New system tables for pipeline observability
A brand new pipeline system desk is now in Public Preview, providing you with a whole, queryable view of all pipelines throughout your workspace. It contains metadata like creator, tags, and lifecycle occasions (like deletions or config modifications), and could be joined with billing logs for value attribution and reporting. That is particularly helpful for groups managing many pipelines and seeking to monitor value throughout environments or enterprise items.
A second system desk for pipeline updates – overlaying refresh historical past, efficiency, and failures – is deliberate for later this summer time.
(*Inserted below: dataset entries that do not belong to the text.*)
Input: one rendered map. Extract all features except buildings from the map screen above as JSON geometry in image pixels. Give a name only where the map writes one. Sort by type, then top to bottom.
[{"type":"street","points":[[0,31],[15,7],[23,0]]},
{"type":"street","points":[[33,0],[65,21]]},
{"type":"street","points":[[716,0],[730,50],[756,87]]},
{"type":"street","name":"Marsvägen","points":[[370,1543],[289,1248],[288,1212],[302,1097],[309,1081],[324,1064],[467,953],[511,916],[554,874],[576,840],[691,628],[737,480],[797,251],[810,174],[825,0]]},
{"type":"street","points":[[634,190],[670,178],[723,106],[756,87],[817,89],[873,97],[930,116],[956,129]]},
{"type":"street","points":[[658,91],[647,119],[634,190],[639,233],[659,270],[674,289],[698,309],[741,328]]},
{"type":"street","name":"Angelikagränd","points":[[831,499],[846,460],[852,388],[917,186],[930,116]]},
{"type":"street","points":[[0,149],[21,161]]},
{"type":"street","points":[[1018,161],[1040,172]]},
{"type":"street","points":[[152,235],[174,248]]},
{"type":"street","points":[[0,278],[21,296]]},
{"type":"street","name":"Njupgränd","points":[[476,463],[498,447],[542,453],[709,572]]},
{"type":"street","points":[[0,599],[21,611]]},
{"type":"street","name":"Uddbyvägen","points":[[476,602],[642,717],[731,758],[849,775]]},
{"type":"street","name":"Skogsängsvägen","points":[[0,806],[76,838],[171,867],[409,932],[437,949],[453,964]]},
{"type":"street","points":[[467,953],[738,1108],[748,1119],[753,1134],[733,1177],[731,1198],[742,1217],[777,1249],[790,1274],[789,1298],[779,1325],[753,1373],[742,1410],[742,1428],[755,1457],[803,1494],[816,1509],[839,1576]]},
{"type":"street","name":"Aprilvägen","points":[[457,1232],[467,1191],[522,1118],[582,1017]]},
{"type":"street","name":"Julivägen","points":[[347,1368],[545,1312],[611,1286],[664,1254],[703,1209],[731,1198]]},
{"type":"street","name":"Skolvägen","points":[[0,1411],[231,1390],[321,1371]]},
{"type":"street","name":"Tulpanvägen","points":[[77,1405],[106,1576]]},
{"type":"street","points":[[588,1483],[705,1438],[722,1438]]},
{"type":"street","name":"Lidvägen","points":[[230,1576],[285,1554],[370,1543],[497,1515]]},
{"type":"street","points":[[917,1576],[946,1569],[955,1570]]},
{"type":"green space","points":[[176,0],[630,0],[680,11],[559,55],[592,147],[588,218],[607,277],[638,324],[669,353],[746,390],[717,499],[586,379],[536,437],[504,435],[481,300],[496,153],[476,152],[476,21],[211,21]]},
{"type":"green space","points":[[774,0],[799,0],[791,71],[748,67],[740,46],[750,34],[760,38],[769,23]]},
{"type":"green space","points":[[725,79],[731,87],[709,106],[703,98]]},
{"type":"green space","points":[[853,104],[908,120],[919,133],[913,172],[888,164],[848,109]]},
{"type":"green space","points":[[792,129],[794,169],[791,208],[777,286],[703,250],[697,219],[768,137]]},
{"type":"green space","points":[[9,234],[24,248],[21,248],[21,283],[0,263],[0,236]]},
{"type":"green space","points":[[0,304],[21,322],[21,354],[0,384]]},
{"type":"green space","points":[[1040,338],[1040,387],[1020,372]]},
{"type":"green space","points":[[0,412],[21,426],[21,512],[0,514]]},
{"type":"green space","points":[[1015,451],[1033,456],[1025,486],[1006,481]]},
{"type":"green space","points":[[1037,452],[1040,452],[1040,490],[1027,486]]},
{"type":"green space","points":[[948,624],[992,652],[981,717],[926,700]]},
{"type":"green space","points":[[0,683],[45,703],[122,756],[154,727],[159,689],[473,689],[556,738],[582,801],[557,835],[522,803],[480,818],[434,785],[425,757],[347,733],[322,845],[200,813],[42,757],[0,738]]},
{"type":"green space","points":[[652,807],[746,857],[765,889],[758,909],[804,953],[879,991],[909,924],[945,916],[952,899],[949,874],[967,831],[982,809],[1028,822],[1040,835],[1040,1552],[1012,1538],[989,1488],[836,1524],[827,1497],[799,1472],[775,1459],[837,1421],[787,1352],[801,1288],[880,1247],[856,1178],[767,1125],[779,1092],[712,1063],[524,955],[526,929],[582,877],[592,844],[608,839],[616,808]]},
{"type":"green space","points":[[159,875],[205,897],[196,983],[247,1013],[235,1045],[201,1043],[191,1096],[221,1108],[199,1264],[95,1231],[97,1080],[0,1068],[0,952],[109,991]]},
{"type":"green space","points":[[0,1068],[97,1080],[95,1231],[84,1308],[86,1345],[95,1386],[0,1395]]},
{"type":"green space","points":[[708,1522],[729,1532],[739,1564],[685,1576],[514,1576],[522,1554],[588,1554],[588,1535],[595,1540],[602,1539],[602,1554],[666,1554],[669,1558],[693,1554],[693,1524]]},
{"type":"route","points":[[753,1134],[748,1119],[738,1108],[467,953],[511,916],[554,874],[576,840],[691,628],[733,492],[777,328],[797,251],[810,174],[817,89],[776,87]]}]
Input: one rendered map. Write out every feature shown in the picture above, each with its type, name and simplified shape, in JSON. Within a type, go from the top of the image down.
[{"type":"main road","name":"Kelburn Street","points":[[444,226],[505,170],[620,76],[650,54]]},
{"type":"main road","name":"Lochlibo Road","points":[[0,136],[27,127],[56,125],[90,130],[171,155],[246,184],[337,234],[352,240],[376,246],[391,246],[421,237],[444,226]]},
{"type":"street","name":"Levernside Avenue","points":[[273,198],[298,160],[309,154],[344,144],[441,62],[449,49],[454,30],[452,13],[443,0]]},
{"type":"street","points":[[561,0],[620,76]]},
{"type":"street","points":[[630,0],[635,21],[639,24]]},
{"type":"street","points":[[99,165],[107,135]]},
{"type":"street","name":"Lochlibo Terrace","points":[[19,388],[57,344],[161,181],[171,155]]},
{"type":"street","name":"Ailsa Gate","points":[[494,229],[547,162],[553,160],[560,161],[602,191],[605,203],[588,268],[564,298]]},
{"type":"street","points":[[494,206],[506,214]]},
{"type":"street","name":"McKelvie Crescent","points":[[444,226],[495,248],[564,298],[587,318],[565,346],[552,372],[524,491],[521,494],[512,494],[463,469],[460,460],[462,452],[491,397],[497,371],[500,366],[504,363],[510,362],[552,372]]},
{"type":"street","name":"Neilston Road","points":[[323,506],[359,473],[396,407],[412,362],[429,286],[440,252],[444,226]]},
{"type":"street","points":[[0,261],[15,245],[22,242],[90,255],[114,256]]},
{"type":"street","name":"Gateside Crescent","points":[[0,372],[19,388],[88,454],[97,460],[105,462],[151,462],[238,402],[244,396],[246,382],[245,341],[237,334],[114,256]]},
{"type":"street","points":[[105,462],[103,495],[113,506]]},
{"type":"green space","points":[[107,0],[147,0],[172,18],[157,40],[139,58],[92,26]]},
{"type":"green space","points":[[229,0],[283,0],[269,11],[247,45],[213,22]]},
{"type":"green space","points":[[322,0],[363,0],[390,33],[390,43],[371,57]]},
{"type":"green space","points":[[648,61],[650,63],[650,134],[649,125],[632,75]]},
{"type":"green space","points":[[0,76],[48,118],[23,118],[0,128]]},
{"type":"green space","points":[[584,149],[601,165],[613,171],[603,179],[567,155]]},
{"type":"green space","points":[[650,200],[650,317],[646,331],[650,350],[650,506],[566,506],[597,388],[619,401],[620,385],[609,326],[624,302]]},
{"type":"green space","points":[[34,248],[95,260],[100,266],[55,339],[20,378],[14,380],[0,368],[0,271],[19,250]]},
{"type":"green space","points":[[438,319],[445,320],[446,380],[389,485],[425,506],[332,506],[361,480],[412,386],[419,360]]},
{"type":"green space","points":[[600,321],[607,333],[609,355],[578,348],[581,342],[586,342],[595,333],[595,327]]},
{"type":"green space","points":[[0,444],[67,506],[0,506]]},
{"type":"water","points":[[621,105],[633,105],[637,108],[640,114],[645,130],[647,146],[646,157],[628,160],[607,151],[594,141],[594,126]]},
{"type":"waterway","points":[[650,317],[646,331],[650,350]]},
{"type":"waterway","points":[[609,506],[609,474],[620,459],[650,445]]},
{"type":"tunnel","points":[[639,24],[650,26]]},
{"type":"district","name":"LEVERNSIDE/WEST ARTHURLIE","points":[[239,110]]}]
Get hands-on with Lakeflow
New to Lakeflow or seeking to deepen your abilities? We’ve launched three free self-paced coaching programs that will help you get began:
- Information Ingestion with Lakeflow Join – Learn to ingest information into Databricks from cloud storage or utilizing no-code, totally managed connectors.
- Deploy Workloads with Lakeflow Jobs – Orchestrate manufacturing workloads with built-in observability and automation.
- Construct Information Pipelines with Lakeflow Declarative Pipelines – Go end-to-end with pipeline growth, together with streaming, information high quality, and publishing.
All three programs can be found now for free of charge in Databricks Academy.